We work to identify and understand the health impact of social and environmental factors, while also looking for ways to make health care delivery safer, better, and more affordable and accessible.
This can get complicated. It involves sorting through lots of information to uncover the best way to meet the needs of a specific group, whether that is a community, a neighborhood, or a patient with a particular condition.
It’s about taking the time to really look at things from different vantage points. You won’t see the same view if you are looking at something through a telescope as you would looking through a microscope. That information can help you to adjust your perspective to identify the best course of action.
In order to be successful in improving population health, providers need to understand how to work with the other stakeholders in the health care ecosystem. Collaboration and coordination are the best ways to optimize the resources available.
It is important for delivery systems to establish good working relationships with community nonprofit and service organizations, faith-based organizations, social service providers, school systems, and federal, state, and local government.
At Jefferson, we thought it was important to create a college and programs that would prepare professionals across the workforce for this new challenge.
How did this partnership between SHM and Jefferson College of Population Health come to fruition?

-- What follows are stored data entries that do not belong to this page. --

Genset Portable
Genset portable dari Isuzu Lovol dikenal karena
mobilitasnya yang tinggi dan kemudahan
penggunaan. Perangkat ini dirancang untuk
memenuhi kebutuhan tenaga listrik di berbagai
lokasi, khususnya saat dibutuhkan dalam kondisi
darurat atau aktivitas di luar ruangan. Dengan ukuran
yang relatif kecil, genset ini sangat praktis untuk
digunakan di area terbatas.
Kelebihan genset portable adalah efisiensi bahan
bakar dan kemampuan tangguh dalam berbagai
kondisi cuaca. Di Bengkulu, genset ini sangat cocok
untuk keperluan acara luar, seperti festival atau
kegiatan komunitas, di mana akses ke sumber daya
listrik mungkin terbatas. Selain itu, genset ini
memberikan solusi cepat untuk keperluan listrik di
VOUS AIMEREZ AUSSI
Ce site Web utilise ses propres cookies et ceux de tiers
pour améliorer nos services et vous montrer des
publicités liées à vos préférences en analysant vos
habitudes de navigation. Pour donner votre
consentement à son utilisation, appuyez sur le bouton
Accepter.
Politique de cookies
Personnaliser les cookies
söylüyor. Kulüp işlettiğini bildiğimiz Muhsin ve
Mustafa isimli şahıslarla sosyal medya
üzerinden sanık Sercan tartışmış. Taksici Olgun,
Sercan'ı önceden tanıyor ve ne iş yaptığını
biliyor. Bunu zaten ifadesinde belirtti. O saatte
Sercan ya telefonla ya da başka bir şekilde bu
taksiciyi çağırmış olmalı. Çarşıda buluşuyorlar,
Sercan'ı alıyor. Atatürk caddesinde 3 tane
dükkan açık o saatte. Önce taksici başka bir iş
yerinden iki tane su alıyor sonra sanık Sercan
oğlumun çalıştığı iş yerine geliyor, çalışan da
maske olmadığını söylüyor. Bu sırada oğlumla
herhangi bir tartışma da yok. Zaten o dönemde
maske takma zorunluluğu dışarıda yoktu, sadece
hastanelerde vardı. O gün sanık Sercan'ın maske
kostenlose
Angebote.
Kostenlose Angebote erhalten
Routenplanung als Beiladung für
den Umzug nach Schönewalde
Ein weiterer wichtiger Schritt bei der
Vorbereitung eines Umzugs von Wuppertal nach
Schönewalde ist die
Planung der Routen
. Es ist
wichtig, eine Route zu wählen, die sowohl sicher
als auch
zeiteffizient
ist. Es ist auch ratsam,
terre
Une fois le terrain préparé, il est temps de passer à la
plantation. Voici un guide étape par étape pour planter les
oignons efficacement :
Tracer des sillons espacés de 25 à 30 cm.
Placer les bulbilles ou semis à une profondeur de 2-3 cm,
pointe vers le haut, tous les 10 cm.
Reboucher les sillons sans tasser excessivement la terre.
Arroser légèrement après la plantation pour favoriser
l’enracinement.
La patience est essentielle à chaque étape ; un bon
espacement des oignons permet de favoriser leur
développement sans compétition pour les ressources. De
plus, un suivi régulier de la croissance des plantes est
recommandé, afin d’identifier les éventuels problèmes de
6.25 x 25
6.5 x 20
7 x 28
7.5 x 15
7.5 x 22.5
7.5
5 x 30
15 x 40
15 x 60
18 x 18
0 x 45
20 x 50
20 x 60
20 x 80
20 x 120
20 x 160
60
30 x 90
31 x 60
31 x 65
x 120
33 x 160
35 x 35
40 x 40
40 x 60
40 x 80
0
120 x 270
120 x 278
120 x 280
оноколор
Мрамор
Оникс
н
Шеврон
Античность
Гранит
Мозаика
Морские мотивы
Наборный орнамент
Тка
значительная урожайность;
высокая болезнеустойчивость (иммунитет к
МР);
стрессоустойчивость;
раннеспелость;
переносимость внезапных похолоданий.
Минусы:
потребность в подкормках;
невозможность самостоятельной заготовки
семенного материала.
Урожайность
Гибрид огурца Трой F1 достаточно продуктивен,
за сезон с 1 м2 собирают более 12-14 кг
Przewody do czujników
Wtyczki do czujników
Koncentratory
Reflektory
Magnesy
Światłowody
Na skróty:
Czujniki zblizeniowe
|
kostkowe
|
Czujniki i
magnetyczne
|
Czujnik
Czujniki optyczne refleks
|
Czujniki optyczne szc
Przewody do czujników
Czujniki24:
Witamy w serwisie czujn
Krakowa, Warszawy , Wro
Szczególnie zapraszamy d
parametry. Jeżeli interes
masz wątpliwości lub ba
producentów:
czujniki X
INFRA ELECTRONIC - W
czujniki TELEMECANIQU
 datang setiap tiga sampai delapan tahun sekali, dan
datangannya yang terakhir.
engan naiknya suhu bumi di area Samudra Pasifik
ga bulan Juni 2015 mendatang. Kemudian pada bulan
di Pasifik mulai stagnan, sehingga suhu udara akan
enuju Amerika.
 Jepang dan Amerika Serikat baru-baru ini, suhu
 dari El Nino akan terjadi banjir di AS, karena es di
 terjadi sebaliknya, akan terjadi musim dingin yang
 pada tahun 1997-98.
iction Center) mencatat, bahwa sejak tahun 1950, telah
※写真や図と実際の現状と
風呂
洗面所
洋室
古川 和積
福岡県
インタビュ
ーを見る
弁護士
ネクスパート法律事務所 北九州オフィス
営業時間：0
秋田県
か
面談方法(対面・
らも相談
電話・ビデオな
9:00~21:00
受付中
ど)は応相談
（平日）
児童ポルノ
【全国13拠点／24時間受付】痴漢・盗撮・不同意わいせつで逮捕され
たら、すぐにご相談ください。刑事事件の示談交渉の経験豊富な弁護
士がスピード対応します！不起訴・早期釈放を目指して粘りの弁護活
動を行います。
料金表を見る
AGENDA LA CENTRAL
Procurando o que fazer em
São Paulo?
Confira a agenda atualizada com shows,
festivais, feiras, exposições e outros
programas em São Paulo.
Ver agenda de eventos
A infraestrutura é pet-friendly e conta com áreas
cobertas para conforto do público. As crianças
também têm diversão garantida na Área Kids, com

Hospitalists are an important link with a person’s primary care team. The work they do to prepare a person and their family for successful discharge to the community after a hospital stay can make all the difference in a person’s recovery, condition management, and preventing readmission to the hospital.
Because both of our organizations are based in Philadelphia, we have had longstanding connections with SHM leadership. It was only natural for us to talk with SHM about how we can build upon the society’s excellent continuing education offerings and work together to provide members with additional content that can equip them to advance their careers.
How did SHM and Jefferson College of Population Health identify the mutually beneficial educational offerings in each institution that are included in this partnership?
Members of our respective leadership teams got together to complete a detailed review of the offerings from each organization. SHM’s Leadership Academy and JCPH’s Population Health Academy are rigorous continuing education programs that can provide physicians with excellent just-in-time information they can put to use right away.
After a careful examination of the curriculum, JCPH determined that SHM members can apply the credits they earn from completing two qualified sessions from the Leadership Academy to satisfy the elective course requirement for a Master’s degree. (Note: This does not apply to the Population Health Intelligence Program, which does not include an elective course.)
How will this partnership benefit Jefferson College of Population Health?
Our mission is to prepare health care leaders with the skills and tools they need to be effective in improving population health. Clinicians who work in a hospital setting have a key role to play.
We are also dedicated to making a difference right here in Philadelphia. The more students we have in our programs, the more of an impact we (and they) will have in improving outcomes in our own community.
We need to move the needle and get Philadelphia County out of the basement in terms of health rankings. We have a responsibility to do what we can to make a difference, and we appreciate the partnership with SHM to make it happen.
What other components of the partnership are especially noteworthy to highlight?
In addition to what I’ve already discussed, the following are some of the significant benefits that SHM members are entitled to as a result of the partnership with JCPH:
- 15% discount on tuition for any JCPH online graduate degree program.
- Registration discount for JCPH’s Population Health Academy in Philadelphia.
- Special registration rate for Annual Population Health Colloquium.